Selected excerpt:
From: Nam Nguyen on 30 Jun 2010 00:29 Nam Nguyen wrote: > On and off, I've wondered if the entire FOL syntactical > proofs would be able to support different semantic > for "A" and "E": different than the typical quantifier > semantics "For all" and "There exists"? > > For example, if we let Ax[P(x)] and Ex[P(x)] to be specifiers > (instead of quantifiers) to mean "That x is P", "This x is P", > respectively, how far can we reason and still make sense? > > Even if the "Specifier" semantics would fail, would there be > others? The motivation for these questions is suppose there could be different semantics (for A and E), what would the role of G(PA) play as far as the _syntactical_ incompleteness of PA is concerned?
From: Nam Nguyen on 30 Jun 2010 01:48 Nam Nguyen wrote: > Nam Nguyen wrote: >> On and off, I've wondered if the entire FOL syntactical >> proofs would be able to support different semantic >> for "A" and "E": different than the typical quantifier >> semantics "For all" and "There exists"? >> >> For example, if we let Ax[P(x)] and Ex[P(x)] to be specifiers >> (instead of quantifiers) to mean "That x is P", "This x is P", >> respectively, how far can we reason and still make sense? >> >> Even if the "Specifier" semantics would fail, would there be >> others? > > The motivation for these questions is suppose there could be > different semantics (for A and E), what would the role of > G(PA) play as far as the _syntactical_ incompleteness of PA > is concerned? A very close sibling of the current quantifier semantics of Ax and Ex is to leave Ex semantically unchanged but alter Ax to mean "For many x", instead "For all x". Would this be reasonable?

Information supplied:
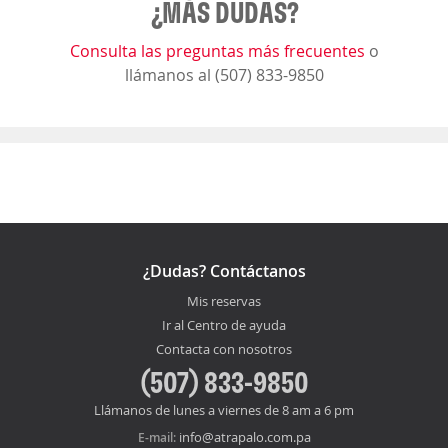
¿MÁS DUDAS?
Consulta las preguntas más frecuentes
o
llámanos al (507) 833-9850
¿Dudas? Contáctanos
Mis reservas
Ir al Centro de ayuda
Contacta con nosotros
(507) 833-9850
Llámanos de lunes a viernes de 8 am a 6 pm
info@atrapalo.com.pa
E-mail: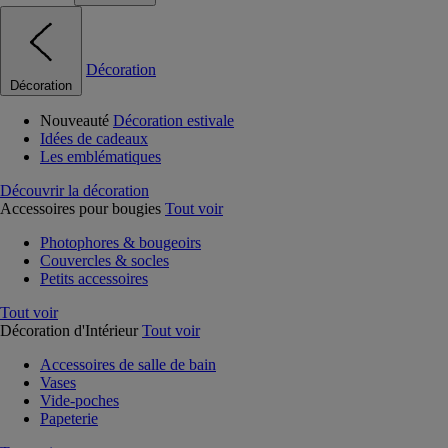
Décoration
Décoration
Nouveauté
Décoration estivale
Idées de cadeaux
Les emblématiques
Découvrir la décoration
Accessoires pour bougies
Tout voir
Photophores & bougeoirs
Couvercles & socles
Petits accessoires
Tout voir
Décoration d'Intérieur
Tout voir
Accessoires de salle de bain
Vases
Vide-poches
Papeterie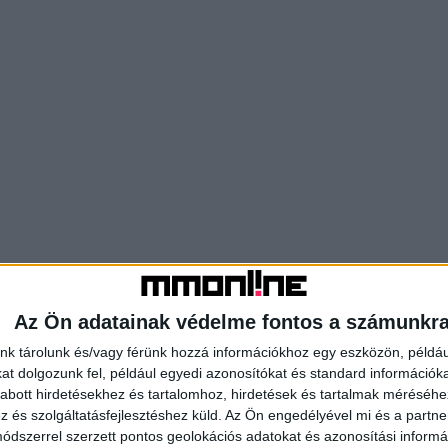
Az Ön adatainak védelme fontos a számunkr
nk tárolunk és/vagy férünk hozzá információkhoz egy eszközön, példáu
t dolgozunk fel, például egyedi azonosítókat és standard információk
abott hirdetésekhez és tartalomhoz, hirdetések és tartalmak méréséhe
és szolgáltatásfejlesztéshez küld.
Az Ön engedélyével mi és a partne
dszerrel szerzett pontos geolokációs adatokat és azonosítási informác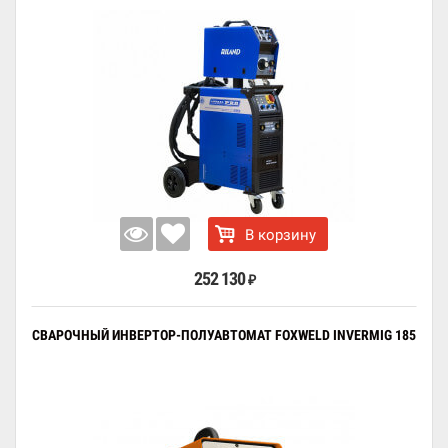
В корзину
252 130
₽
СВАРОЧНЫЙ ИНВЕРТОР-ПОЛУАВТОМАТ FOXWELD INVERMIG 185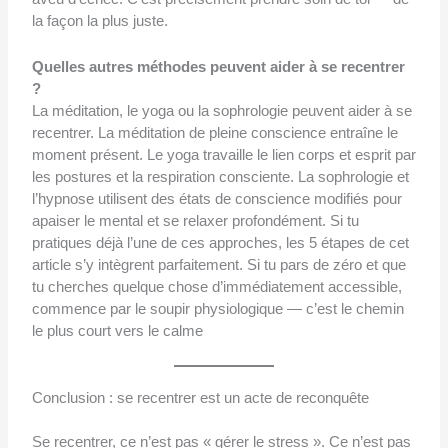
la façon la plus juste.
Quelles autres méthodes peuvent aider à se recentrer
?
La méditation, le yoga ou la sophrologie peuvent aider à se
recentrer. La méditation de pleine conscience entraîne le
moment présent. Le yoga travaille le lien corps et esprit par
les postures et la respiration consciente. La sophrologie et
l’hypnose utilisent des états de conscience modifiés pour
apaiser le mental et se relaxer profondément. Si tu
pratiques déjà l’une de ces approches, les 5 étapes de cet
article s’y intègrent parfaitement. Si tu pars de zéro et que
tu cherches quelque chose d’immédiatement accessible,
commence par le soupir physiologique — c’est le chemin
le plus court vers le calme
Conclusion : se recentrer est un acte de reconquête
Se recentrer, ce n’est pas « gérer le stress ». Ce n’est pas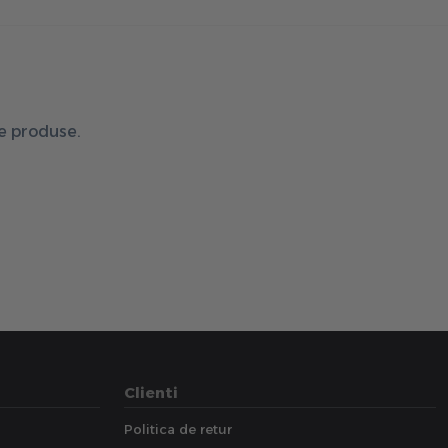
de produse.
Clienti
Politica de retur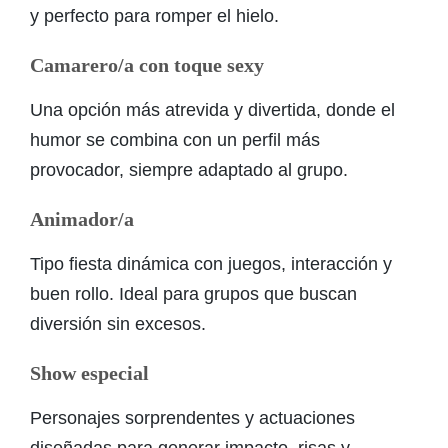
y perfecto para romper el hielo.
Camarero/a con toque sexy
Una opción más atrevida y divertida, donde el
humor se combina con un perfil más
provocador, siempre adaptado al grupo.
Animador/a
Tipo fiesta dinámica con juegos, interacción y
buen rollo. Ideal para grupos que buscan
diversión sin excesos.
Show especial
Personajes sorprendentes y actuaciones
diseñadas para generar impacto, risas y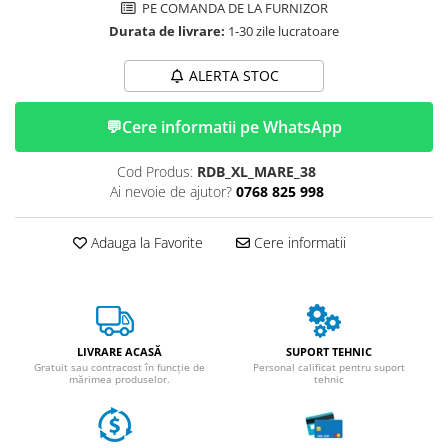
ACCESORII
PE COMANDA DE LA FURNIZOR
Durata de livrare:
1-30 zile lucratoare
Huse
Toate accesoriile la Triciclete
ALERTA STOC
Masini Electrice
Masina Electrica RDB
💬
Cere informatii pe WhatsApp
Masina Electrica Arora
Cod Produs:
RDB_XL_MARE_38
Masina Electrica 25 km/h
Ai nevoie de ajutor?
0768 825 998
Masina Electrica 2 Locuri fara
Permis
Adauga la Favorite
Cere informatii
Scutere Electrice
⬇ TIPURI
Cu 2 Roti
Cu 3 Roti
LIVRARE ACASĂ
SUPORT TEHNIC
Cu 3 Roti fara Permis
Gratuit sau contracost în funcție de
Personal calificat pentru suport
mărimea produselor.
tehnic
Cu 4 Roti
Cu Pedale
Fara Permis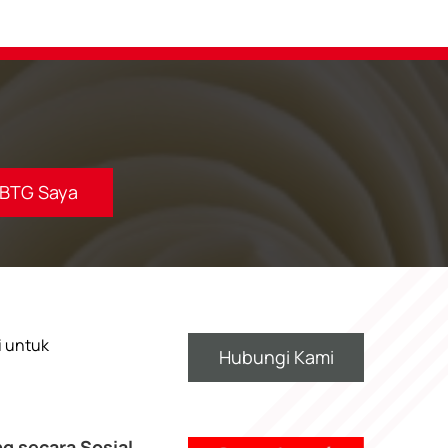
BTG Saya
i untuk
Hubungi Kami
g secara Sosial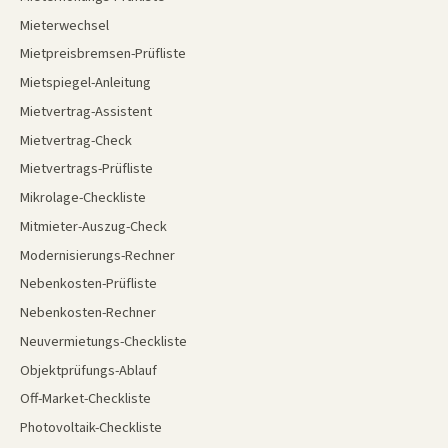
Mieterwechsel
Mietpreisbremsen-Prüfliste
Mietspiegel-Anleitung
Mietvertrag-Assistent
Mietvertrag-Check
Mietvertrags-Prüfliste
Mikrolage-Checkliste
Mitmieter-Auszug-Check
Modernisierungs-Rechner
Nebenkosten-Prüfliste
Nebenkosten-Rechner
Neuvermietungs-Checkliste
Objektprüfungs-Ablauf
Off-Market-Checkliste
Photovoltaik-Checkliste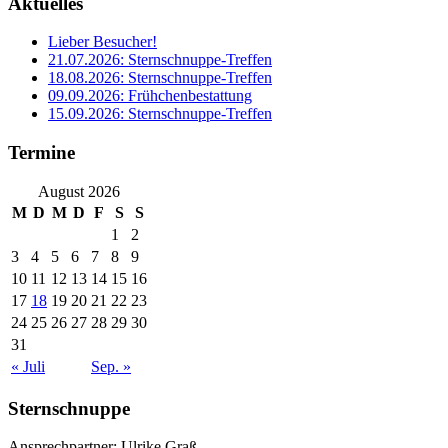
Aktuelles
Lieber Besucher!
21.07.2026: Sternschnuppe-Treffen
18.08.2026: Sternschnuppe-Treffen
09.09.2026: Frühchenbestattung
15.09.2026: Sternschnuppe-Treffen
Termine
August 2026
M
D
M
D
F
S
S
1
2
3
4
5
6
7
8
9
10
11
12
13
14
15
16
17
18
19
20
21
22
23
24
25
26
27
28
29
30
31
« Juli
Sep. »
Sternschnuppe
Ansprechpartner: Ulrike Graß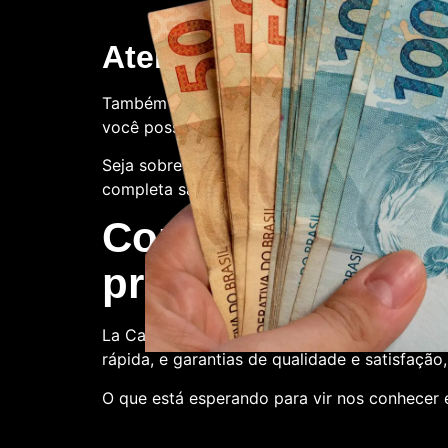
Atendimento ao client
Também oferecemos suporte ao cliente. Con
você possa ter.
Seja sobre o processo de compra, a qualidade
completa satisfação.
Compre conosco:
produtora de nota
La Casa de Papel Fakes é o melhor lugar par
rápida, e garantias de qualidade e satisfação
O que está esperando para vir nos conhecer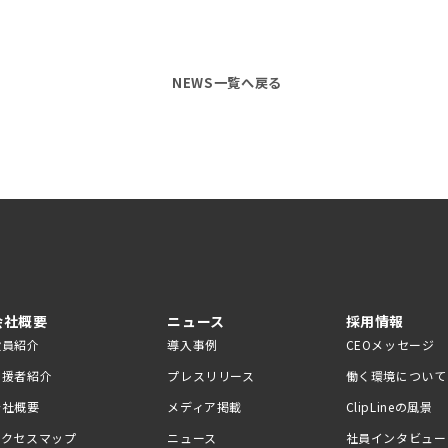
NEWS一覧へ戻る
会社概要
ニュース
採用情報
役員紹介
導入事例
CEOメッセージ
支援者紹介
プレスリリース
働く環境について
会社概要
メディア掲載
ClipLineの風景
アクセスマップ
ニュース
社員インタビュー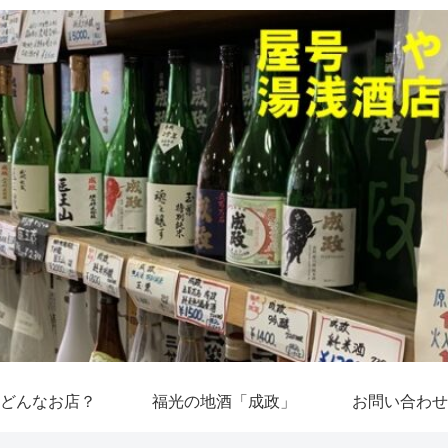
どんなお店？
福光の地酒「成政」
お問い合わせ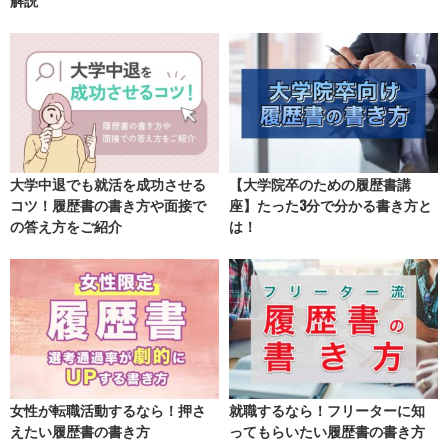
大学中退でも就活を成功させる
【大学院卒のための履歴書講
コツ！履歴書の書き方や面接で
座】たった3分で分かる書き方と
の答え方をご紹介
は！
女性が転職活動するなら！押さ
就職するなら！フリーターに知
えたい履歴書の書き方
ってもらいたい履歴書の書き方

Assignment 1: In the forum thread on quantifier semantics, what meaning does the second post propose giving to Ax?
Assignment 2: Transcribe the forum thread on quantifier semantics between "From: Nam Nguyen on 30 Jun 2010 00:29" and "PA is concerned?", inclusive.
The listing is separate from the forum thread on quantifier semantics.

Written response 1: "For many x" instead of "For all x."

Written response 2:
From: Nam Nguyen on 30 Jun 2010 00:29 Nam Nguyen wrote: > On and off, I've wondered if the entire FOL syntactical > proofs would be able to support different semantic > for "A" and "E": different than the typical quantifier > semantics "For all" and "There exists"? > > For example, if we let Ax[P(x)] and Ex[P(x)] to be specifiers > (instead of quantifiers) to mean "That x is P", "This x is P", > respectively, how far can we reason and still make sense? > > Even if the "Specifier" semantics would fail, would there be > others? The motivation for these questions is suppose there could be different semantics (for A and E), what would the role of G(PA) play as far as the _syntactical_ incompleteness of PA is concerned?